Also there's no harm in looking at the 16 bit Sonic when trying to demake it into 8-bit. The Amstrad CPC and Master System have very different graphic capabilities as do other 8-bit systems and their best graphics are usually those that are tailor-made to make the most out of that machine's abilities. You did well with the actual sprite design of Sonic here. Even though it's in the 'wide-pixel' Mode 0 resolution of the CPC it doesn't look overly blocky. All I did was do some very minor work on shape and refine the colour shading in places. I've got quite a lot of experience with CPC stuff (I'm actually developing two games using that CPC-style res and palette, as you can probably see in my gallery) and still own my real CPC 464 as well. :)
Thanks Carnivac... your version is of incredible quality for an amstrad computer!! this piece has got about 2 years thats why its so empty. I didnt put too much effort appart from looking up master system version (you know megadrive is too much for and 8 bit computer to emulate... well that was before looking at your version! good!). I started pixeling seriously recently and before all my pixel works (like this one) where not very serious. I see dithering is avoided by a lot of artists. I always try to use minimal dither because sometimes it doesnt look bad.
Thank you!
Oh I did a quick edit on Sonic here to show how you can use the colours and shading to give him more of a bold, 'three dimensional' cartoon look and remove some of the dithering (which can look fuzzy in motion). It's not perfect (I should probably have looked up a Mega Drive Sonic sprite as reference rather than go by memory alone but I hope it helps some in understanding the palette's potential a bit more. :)

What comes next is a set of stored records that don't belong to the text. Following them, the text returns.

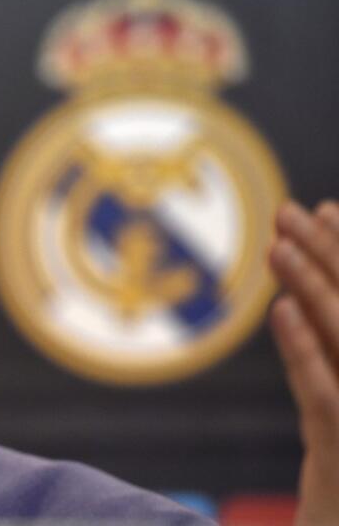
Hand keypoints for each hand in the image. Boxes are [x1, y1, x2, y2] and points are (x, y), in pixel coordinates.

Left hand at [269, 199, 338, 525]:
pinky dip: (301, 346)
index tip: (326, 210)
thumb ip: (327, 352)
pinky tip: (280, 308)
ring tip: (278, 241)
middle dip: (328, 253)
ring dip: (311, 284)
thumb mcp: (338, 403)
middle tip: (291, 209)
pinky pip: (321, 391)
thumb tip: (301, 300)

Yes it could move that sprite. It's had games with bigger sprites (like Savage for example has a main player sprite 10 pixels taller than your Sonic) running quite nicely. The balance between smooth scrolling and a big enough screen area for a Sonic-type game (so you can see far enough ahead going at speed) would be the main problem. Could certainly still be playable though if compromised.
Nice work. :)
SEGA Master System has way better graphics than CPC, even though they are both 8 bit machines. Has bigger palette (64), more colors on screen (32) and better resolution (256x224) plus hardware scrolling and hardware sprites which CPC lacks. More or less Master System is an 8bit arcade.
CPC "Plus" had better graphics but was still worse than a Master System.